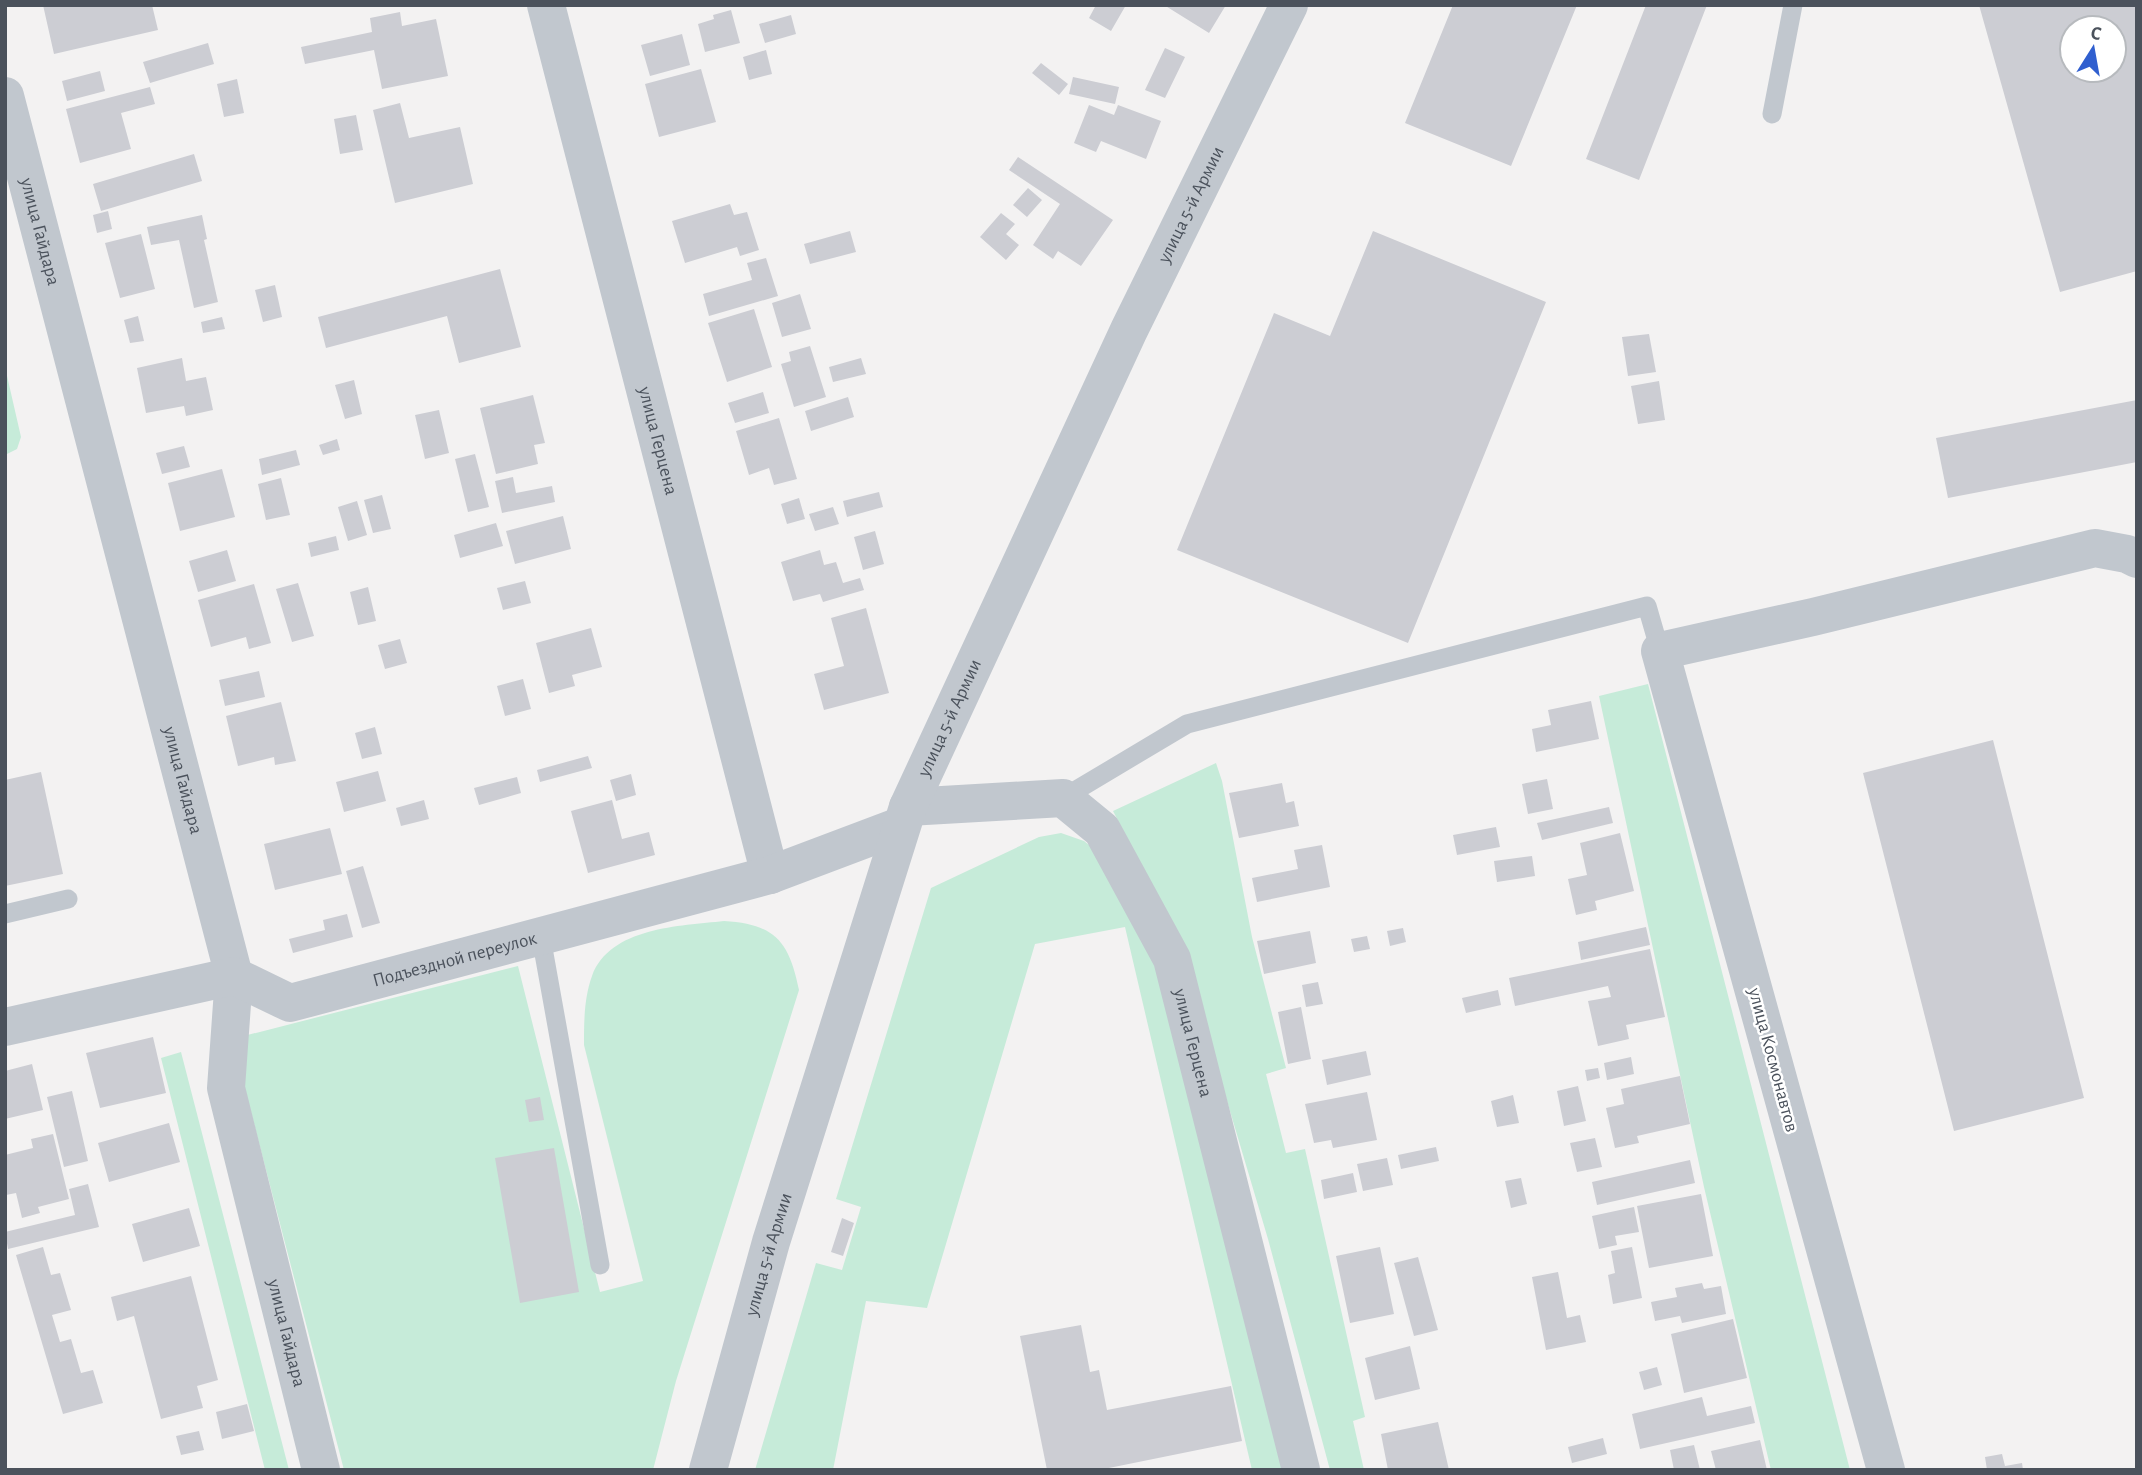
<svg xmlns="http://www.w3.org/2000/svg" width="2142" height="1475" font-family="'Alegreya Sans',sans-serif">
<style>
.green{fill:#c6ebd9}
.building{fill:#cccdd3;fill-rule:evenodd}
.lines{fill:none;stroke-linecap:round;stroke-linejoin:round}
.service{stroke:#c1c7ce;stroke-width:19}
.minor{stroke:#c1c7ce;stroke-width:38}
.tertiary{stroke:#c1c7ce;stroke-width:38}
.labels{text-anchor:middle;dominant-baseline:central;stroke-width:5;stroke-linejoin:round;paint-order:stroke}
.street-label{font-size:19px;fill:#4b525c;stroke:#fff}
</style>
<rect width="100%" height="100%" fill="#f3f2f2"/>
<path class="green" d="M 5,367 L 21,437 L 17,449 L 5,455 Z
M 1648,684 L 1850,1470 L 1771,1470 L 1704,1187 L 1599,696 Z
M 1216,763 L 1222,781 L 1252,937 L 1286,1068 L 1266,1074 L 1286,1153 L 1305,1149 L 1365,1417 L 1353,1421 L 1364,1470 L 1330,1470 L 1268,1239 L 1178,936 L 1113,811 Z
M 1061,833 L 1084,841 L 1105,858 L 1151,929 L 1290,1470 L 1252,1470 L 1125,927 L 1035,944 L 927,1308 L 866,1301 L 833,1470 L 755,1470 L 816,1263 L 842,1270 L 861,1207 L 836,1199 L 931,888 L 1039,837 Z
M 724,921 C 775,924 789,941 799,990 L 676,1381 L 653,1470 L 344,1470 L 232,1039 L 518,966 L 600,1292 L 643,1281 L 584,1045 C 584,1022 584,998 592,976 C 610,927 680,926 724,921 Z
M 181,1052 L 289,1470 L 265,1470 L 161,1058 Z"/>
<path class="building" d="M 43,5 L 152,5 L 158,30 L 54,54 Z
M 1096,5 L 1126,5 L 1111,31 L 1089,18 Z
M 1164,5 L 1226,5 L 1209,33 Z
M 1453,5 L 1577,5 L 1511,166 L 1405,123 Z
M 1646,5 L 1707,5 L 1639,180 L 1586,159 Z
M 1979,5 L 2137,5 L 2137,271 L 2060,292 ZM 2072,28 L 2114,28 L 2114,70 L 2072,70 Z
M 731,10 L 740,43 L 705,52 L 698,24 L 714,19 L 713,15 Z
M 400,12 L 402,26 L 436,19 L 448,76 L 382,89 L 374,50 L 305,64 L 301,47 L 372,32 L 370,18 Z
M 791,15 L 796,34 L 765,43 L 759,24 Z
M 682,34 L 690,65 L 650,76 L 641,45 Z
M 208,43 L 214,64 L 150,83 L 143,62 Z
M 1165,48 L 1185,57 L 1165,98 L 1145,90 Z
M 766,50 L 772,74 L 749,80 L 743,57 Z
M 1041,63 L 1068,84 L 1059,95 L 1032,73 Z
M 701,69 L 716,122 L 659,137 L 645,84 Z
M 100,71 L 105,91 L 67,101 L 62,81 Z
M 1073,77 L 1119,87 L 1115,104 L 1069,94 Z
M 237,79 L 244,113 L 224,117 L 217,84 Z
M 150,87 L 155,104 L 121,113 L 131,149 L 80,163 L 66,109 Z
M 400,103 L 409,138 L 460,127 L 473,184 L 395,203 L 373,110 Z
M 1089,105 L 1114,115 L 1118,105 L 1161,121 L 1146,159 L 1101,141 L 1096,152 L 1074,143 Z
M 356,115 L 363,150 L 340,154 L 334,119 Z
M 194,154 L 202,181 L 101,211 L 93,184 Z
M 1018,157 L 1113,220 L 1081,266 L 1058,251 L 1053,259 L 1033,245 L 1060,204 L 1009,170 Z
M 1028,188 L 1042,200 L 1027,217 L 1013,205 Z
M 730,204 L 734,215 L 747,212 L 759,250 L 740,256 L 737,247 L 685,263 L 672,221 Z
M 108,211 L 112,229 L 97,233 L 93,215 Z
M 1001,213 L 1015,224 L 1006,234 L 1019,245 L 1006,260 L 980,237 Z
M 202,215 L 207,239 L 204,240 L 218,302 L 194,308 L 179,240 L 151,245 L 147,227 Z
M 850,231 L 856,252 L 810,264 L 804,244 Z
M 1373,231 L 1546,302 L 1408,643 L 1177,550 L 1274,313 L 1330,336 Z
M 141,234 L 155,289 L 120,298 L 105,243 Z
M 766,258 L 778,296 L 709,316 L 703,294 L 752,280 L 747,263 Z
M 500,269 L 521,347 L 459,363 L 447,316 L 326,348 L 318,317 Z
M 275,285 L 282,317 L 263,322 L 255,290 Z
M 800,294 L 811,329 L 782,337 L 772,303 Z
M 754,309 L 772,367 L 727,382 L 708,323 Z
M 138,316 L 144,341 L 130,343 L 124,320 Z
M 222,317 L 225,329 L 203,333 L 201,322 Z
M 1649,334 L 1656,372 L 1628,376 L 1622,337 Z
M 810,346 L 826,397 L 794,407 L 781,364 L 791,361 L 789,352 Z
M 182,358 L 186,381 L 206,377 L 213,410 L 186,416 L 184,406 L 146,413 L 137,368 Z
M 861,358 L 866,374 L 833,382 L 829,367 Z
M 354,380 L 362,414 L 345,419 L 335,385 Z
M 1659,381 L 1665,420 L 1638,424 L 1631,386 Z
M 763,392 L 769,413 L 735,423 L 728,403 Z
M 533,395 L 545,443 L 534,445 L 538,464 L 496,474 L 480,408 Z
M 848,397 L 854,417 L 811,431 L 805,411 Z
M 2137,400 L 2137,462 L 1948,498 L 1936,438 Z
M 439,410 L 449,453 L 425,459 L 415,415 Z
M 779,418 L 797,479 L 774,485 L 769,468 L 749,475 L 736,431 Z
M 337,439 L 340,450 L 323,455 L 319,445 Z
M 184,446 L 190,467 L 162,474 L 156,453 Z
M 296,450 L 300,465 L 262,475 L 259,459 Z
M 475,454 L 489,507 L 468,512 L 455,459 Z
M 222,469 L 235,517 L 180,531 L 168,483 Z
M 513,477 L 516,493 L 552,486 L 555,502 L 502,513 L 495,481 Z
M 281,478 L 290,515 L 266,520 L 258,484 Z
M 879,492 L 883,507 L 847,517 L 843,501 Z
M 382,495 L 391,529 L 373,533 L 364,500 Z
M 799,498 L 805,519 L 787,524 L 781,504 Z
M 357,501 L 367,535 L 348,541 L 338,507 Z
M 833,507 L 839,524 L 815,531 L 809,514 Z
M 563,516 L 571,549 L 515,564 L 506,531 Z
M 496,523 L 503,546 L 460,558 L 454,535 Z
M 875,531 L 884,564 L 863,570 L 854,537 Z
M 336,536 L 339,550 L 311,557 L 308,543 Z
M 227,550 L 236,581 L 198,592 L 189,561 Z
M 820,550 L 824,565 L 836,562 L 843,583 L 860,578 L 864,590 L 823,602 L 820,594 L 793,601 L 781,562 Z
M 525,581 L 531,603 L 503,610 L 497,588 Z
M 298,583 L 314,636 L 292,642 L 276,589 Z
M 254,584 L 271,643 L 249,649 L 246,637 L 211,647 L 198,600 Z
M 368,587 L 376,621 L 358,625 L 350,592 Z
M 866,608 L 889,693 L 824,710 L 814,674 L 844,666 L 831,618 Z
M 591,628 L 602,667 L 572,675 L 575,686 L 549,693 L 536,643 Z
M 400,639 L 407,663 L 385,669 L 378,645 Z
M 259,671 L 265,697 L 225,706 L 219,680 Z
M 523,679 L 531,709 L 505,716 L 497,686 Z
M 1591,701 L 1599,739 L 1536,752 L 1532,729 L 1551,725 L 1548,710 Z
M 281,702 L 296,761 L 275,765 L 274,757 L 238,766 L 226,716 Z
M 375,727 L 382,754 L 362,759 L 355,733 Z
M 1993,740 L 2084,1098 L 1954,1131 L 1863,773 Z
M 588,756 L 592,768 L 540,782 L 537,770 Z
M 378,771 L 386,801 L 344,812 L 336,782 Z
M 41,772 L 63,874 L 5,886 L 5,780 Z
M 631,774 L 636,795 L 616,801 L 610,780 Z
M 517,777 L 521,793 L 479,805 L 474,788 Z
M 1547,779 L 1553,809 L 1528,814 L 1522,784 Z
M 1282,783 L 1286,803 L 1294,801 L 1299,826 L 1239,838 L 1229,793 Z
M 424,800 L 429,819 L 401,826 L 396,808 Z
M 612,800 L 622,839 L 649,832 L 655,855 L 588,873 L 571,811 Z
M 1609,807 L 1613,823 L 1542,840 L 1537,823 Z
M 1496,827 L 1500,847 L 1457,855 L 1453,835 Z
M 330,828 L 342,874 L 275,890 L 264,844 Z
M 1620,833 L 1634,891 L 1595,901 L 1597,910 L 1576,915 L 1568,879 L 1587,875 L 1580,843 Z
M 1322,845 L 1330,887 L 1257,902 L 1252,878 L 1298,869 L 1294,850 Z
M 1532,856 L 1535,876 L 1497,882 L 1494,861 Z
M 363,866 L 380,923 L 362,928 L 346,871 Z
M 347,914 L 353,937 L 293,953 L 289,939 L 325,930 L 323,920 Z
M 1646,927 L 1650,945 L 1581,960 L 1578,942 Z
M 1403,928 L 1406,942 L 1390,946 L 1387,931 Z
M 1310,931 L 1316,963 L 1264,974 L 1257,941 Z
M 1367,936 L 1370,949 L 1354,952 L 1351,939 Z
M 1650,949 L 1665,1017 L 1626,1025 L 1629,1039 L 1598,1046 L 1588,1001 L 1611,997 L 1608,986 L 1515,1006 L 1509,978 Z
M 1318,982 L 1323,1004 L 1306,1007 L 1302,985 Z
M 1498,990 L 1501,1005 L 1466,1013 L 1462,998 Z
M 1301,1007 L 1311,1059 L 1288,1064 L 1278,1012 Z
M 153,1037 L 166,1093 L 100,1108 L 86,1053 Z
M 1366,1051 L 1371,1075 L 1327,1085 L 1322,1060 Z
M 1631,1057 L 1634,1074 L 1607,1080 L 1604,1063 Z
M 32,1064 L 43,1110 L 5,1119 L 5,1071 Z
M 1598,1068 L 1600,1078 L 1587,1081 L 1585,1070 Z
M 1680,1076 L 1690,1124 L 1637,1136 L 1639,1143 L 1615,1148 L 1606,1108 L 1624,1104 L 1621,1089 Z
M 1578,1086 L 1586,1121 L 1564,1126 L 1557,1091 Z
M 72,1091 L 88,1161 L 64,1167 L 47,1097 Z
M 1367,1092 L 1377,1140 L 1333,1148 L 1331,1140 L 1314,1143 L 1305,1104 Z
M 1513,1095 L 1519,1123 L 1497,1127 L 1491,1101 Z
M 540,1097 L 544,1120 L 529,1122 L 525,1100 Z
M 169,1123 L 180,1162 L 109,1182 L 98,1143 Z
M 53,1134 L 69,1199 L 38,1207 L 40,1213 L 22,1218 L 16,1193 L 6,1195 L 5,1155 L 33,1148 L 31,1139 Z
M 1595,1138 L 1602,1167 L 1577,1172 L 1570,1143 Z
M 1436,1147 L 1439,1161 L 1401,1169 L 1398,1155 Z
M 554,1148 L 579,1292 L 520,1303 L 495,1158 Z
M 1387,1158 L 1393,1185 L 1363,1191 L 1357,1164 Z
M 1690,1160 L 1695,1183 L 1597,1205 L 1592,1182 Z
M 1353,1173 L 1357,1192 L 1324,1199 L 1321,1180 Z
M 1521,1178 L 1527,1204 L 1511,1208 L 1505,1181 Z
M 88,1184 L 99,1227 L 8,1249 L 5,1232 L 75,1215 L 69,1189 Z
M 1701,1194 L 1713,1256 L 1649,1268 L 1637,1206 Z
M 1634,1207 L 1639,1232 L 1615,1236 L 1617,1245 L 1599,1249 L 1592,1216 Z
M 189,1208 L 200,1246 L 143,1262 L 132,1224 Z
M 842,1218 L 854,1223 L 843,1256 L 831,1252 Z
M 43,1247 L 51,1275 L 60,1273 L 71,1310 L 52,1315 L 60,1342 L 71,1339 L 81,1373 L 93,1370 L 103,1403 L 63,1414 L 16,1255 Z
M 1380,1247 L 1394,1314 L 1350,1323 L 1336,1256 Z
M 1632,1247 L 1642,1298 L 1613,1304 L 1608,1275 L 1615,1273 L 1611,1251 Z
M 1418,1257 L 1438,1330 L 1414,1336 L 1394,1263 Z
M 1558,1272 L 1567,1318 L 1580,1315 L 1586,1342 L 1546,1350 L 1532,1277 Z
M 191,1276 L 218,1380 L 197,1386 L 203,1408 L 161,1419 L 134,1316 L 117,1321 L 111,1297 Z
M 1702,1283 L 1704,1289 L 1721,1286 L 1726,1314 L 1682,1323 L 1680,1316 L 1655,1321 L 1651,1302 L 1677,1297 L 1675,1288 Z
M 1733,1319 L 1747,1378 L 1684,1393 L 1671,1334 Z
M 1081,1325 L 1090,1372 L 1099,1370 L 1107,1410 L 1231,1386 L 1242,1441 L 1099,1470 L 1047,1470 L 1020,1336 Z
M 1410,1346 L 1420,1389 L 1375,1400 L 1365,1358 Z
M 1657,1367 L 1662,1385 L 1644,1390 L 1639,1372 Z
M 1702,1397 L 1707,1416 L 1751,1406 L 1755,1423 L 1640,1449 L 1632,1414 Z
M 247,1404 L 254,1431 L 222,1439 L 216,1412 Z
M 1438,1422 L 1449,1470 L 1388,1470 L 1381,1434 Z
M 199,1431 L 204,1450 L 181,1455 L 176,1436 Z
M 1603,1438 L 1607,1454 L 1572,1463 L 1568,1447 Z
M 1760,1440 L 1767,1470 L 1716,1470 L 1711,1451 Z
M 1694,1445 L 1700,1470 L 1674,1470 L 1670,1450 Z
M 2002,1454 L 2005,1466 L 2022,1463 L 2023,1470 L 1987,1470 L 1985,1457 Z"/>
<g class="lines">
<path class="service" d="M 1772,114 L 1793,5
M 1063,798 L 1187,724 L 1647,606 L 1660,651
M 5,914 L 68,899
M 541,937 L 600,1265"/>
<g class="minor">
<path id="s1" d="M 546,5 L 770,875"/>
<path id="s2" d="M 5,96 L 234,976 L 226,1088 L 321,1470"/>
<path id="s3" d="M 908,807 L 1063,798 L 1102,830 L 1172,959 L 1301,1470"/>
<path id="s4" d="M 5,1027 L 234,976 L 290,1003 L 770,875 L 900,826"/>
<path d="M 1886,1470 L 1660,651 L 1813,617 L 2095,548 L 2127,554 L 2137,559"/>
</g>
<path class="tertiary" id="s5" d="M 708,1470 L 771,1242 L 908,807 L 1129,330 L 1289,5"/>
</g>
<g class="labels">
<g class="street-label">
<text stroke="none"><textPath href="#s5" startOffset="1358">улица 5-й Армии</textPath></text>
<text stroke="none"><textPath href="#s2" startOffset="140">улица Гайдара</textPath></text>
<text stroke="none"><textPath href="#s1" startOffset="450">улица Герцена</textPath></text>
<text stroke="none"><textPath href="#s5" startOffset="791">улица 5-й Армии</textPath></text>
<text stroke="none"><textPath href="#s2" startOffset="707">улица Гайдара</textPath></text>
<text stroke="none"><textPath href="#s4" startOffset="467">Подъездной переулок</textPath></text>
<text stroke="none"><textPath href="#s3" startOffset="439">улица Герцена</textPath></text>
<text transform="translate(1773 1060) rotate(75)">улица Космонавтов</text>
<text stroke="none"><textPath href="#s5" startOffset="224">улица 5-й Армии</textPath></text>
<text stroke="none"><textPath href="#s2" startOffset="1274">улица Гайдара</textPath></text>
</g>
</g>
<rect width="2142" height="1475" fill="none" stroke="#4b525c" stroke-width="14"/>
<g transform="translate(2093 49) rotate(11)"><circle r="33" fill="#ffffff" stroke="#b7babe" stroke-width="2"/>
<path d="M0-5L12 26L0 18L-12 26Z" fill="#305fcf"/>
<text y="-10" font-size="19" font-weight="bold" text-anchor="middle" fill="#4b525c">С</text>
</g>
</svg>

—————

Using the records above, report each line with the string "lines".

.lines{fill:none;stroke-linecap:round;stroke-linejoin:round}
<g class="lines">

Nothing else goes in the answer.